■ **Directions for this task**:
Answer these from the sandstorm report below:
(a) How many people in Lebanon were sent to hospitals with breathing problems?
(b) How many women died in Syria's Hama?
(c) Which newspaper said the storm forced the Syrian government to halt its air strikes?

■ **Excerpt**:
Lebanon's unprecedented and deadly sandstorm has forced the government to shut schools and public institutions over health concerns.
The sandstorm, which entered its third day on Wednesday, caused the deaths of four people in the country, while sending as many as 2,000 to hospitals due to breathing problems, a health ministry official told the DPA news agency.
Those who died, including a child, were from eastern and northern Lebanon, the parts of the country hardest hit by the storm.
The unseasonable sandstorm is reported to have killed at least 12 people across the region. The meteorological department at Beirut's Rafik Hariri International Airport described the storm as being "unprecedented" in Lebanon's modern history.
The storm also hit Syria, Jordan, Israel, the West Bank, Gaza and Egypt. In Jordan, schools shut down or cut their days short.
In Syria's Hama, at least three women died, according to state media which also reported that 3,500 cases are being treated in several hospitals in various regime-controlled areas.
The pro-government Syrian Al-Watan newspaper says it forced the government to halt its air strikes against rebel fighters in the rebel-held areas in the north and centre of the country.
Al Jazeera's weather presenter, Rob McElwee, said on Wednesday that the situation had since gotten better in Syria but the other countries were still badly hit.
"Syria has improved, but Lebanon is still badly affected, so is Jordan, Israel, and less so northern Egypt and Cyprus. I think tomorrow will see an improvement throughout."

■ **Information**:

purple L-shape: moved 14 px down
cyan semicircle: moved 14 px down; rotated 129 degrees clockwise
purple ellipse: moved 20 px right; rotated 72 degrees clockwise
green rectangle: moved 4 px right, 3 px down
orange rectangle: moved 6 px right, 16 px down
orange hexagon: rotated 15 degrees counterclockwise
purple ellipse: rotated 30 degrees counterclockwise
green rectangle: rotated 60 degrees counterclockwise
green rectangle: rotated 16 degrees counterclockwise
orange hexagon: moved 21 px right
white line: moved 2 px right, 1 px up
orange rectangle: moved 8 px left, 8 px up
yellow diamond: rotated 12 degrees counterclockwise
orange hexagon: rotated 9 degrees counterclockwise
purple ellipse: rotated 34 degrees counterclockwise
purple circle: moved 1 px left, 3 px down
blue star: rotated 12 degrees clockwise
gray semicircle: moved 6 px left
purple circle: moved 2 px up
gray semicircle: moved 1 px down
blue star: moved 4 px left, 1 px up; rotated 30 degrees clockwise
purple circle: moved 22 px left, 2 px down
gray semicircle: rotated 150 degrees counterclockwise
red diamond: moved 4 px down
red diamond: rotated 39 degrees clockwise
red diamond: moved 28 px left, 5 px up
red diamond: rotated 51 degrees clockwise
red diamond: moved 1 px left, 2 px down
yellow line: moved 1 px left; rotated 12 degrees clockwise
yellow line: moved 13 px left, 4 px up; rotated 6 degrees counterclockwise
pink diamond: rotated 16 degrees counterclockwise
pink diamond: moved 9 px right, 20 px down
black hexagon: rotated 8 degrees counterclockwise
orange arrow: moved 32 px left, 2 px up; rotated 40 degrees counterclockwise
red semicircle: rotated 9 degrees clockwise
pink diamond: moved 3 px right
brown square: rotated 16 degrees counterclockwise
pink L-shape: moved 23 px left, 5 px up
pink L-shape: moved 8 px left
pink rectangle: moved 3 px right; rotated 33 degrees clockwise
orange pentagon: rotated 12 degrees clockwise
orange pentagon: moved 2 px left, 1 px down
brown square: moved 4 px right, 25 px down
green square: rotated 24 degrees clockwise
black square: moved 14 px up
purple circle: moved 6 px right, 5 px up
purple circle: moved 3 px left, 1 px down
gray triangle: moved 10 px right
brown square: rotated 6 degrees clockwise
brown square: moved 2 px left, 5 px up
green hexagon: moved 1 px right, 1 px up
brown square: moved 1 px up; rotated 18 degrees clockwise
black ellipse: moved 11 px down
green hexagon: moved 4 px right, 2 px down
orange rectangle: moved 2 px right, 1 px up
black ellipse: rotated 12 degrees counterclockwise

■ **Response to the task**:
(a) As many as 2,000
(b) At least three
(c) The pro-government Syrian Al-Watan newspaper